I’ve been getting lots of worried questions about all the judges Trump has appointed, mostly because of headlines like this one in The Guardian:
A little history will dispel much of the panic. (In a separate post, I’ll chart the way forward.)
Through most of U.S. history, courts have been right wing.
How far to the right? Let’s take a look.
- 19th century courts held that man could beat his wife (as long as the injuries weren’t serious)
- In 1895 SCOTUS ruled federal income tax unconstitutional. (We amended the Constitution to reverse that)
- In 1896 SCOTUS ruled segregation constitutional
- In 1923, SCOTUS ruled minimum wage unconstitutional
- In 1942 SCOTUS upheld the evacuation order putting Japanese Americans into internment camps.
- In the 1960s judges were confirmed who openly supported racial segregation.
I could go on, but you get the idea.
There have been only two truly liberal courts in all of U.S. history: The Marshall court (1801-1835) and the Warren court (1953-1969).
The Warren Court gave us Brown v. Board, the case that desegregated schools. Brown v. Board (1954) ended Jim Crow and ignited the modern civil rights movement, which in turn ignited the women’s movement, causing widespread panic among reactionaries.
Check out these numbers. Obama appointed 49 circuit judges 268 district court judges.
As of Nov. 2019, Trump appointed 44 circuit judges and 112 district court judges.
(I suspect, but haven’t done the research, that liberal judges are avoiding retirement now, if possible, so many of the replacements aren’t much changing the judiciary.)
We know how to deal with ultra-conservative courts and the damage they do, because we’ve been through this before.
We push forward.
Reactionaries push backwards.
It never ends.
Despair comes from a mistake in thinking. I know, because I made the mistake myself. The mistake goes like this: US history is an arc bending toward greater justice as more people come to be included in “we the people.”
The mistaken assumption is that the graph naturally slopes upward, like this, and that we’re on a conveyor belt leading us to a more diverse future.
The flawed thinking is this: Without having to do any work at all, the conveyor belt will continue moving us forward toward more inclusiveness.
In fact, the graph looks like this:
Reactionaries are doing their thing (as they’ve always done) trying to loop us backwards.
People born after the Civil Rights and women’s rights movement inherited a nation leaning— for the first time in our history— toward a true liberal democracy:
Sometimes people who inherit something believe they are entitled to it and they don’t actually have to work for it. We inherited an ever-expanding democracy, so it’s ours.
Nope. We have to keep working for it. Every day, every year, every generation, because the reactionaries will always be trying to push us backwards.
The whole ‘equality for all’ is actually fairly new. Just imagine being black in America in 1860. Or a woman. Or both.
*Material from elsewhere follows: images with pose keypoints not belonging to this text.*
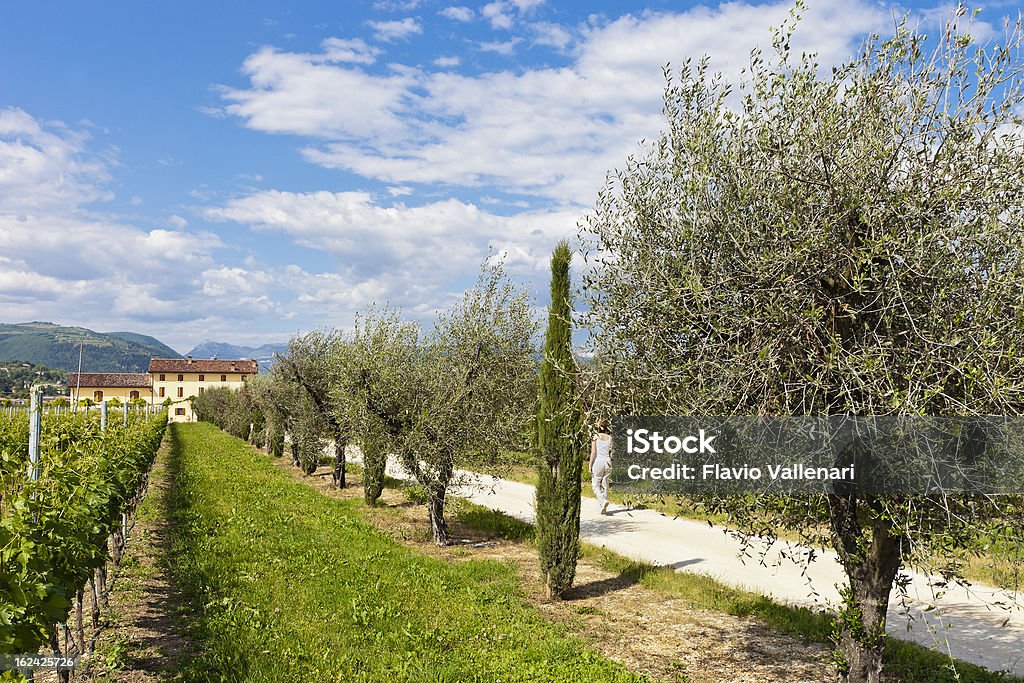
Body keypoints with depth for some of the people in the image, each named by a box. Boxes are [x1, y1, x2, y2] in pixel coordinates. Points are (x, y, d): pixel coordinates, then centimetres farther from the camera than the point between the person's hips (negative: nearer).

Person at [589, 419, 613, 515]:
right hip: (607, 461, 4)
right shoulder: (610, 438, 6)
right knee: (605, 486, 10)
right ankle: (604, 508, 11)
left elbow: (593, 452, -5)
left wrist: (590, 465, -2)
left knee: (595, 486, 3)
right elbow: (612, 453, 6)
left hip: (598, 461, -4)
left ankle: (603, 501, -21)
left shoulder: (596, 437, -3)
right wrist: (611, 466, 16)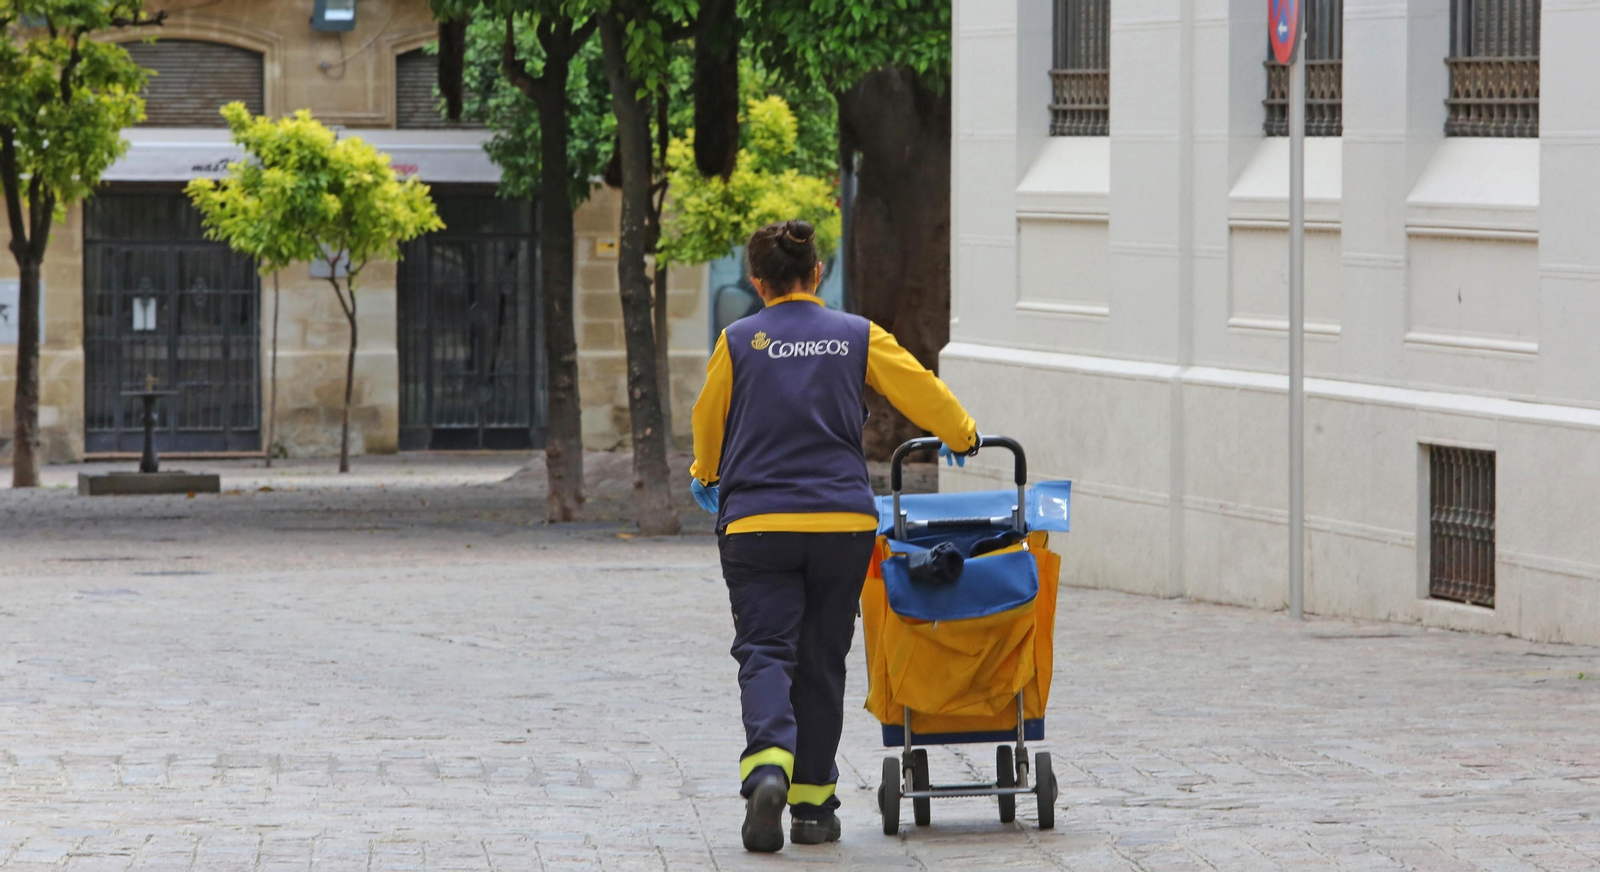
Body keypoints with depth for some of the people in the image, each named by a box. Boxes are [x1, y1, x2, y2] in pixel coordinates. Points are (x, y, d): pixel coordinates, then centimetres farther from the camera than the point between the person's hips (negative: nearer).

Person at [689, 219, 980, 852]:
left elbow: (708, 420, 15)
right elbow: (922, 390, 7)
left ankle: (768, 766, -30)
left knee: (765, 652, -3)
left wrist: (706, 476, 35)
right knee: (821, 661, 11)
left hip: (756, 523, -2)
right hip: (842, 522, 2)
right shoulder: (859, 337, 4)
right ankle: (813, 804, 14)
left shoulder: (739, 342, 2)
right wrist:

Trump supporters have always been with us.
- They supported slavery
- They supported Jim Crow
- They believed the federal income tax unconstitutional
- They thought minimum wage was also unconstitutional (on the theory that people should be free to enter contracts without the government interfering).
OK, back to judges.
Lower court judges do not decide constitutional issues.
The problem is the Supreme Court.
The solution?
That, my dearies, I leave until my next thread, an update on how anti-hardball tactics can bring us to a more democratic future.
You and all the people who sent me questions in the past few days.
Remember, there is a lucrative industry built around causing you to panic. There’s also a fine line between making people aware of the problem and creating panic and despair.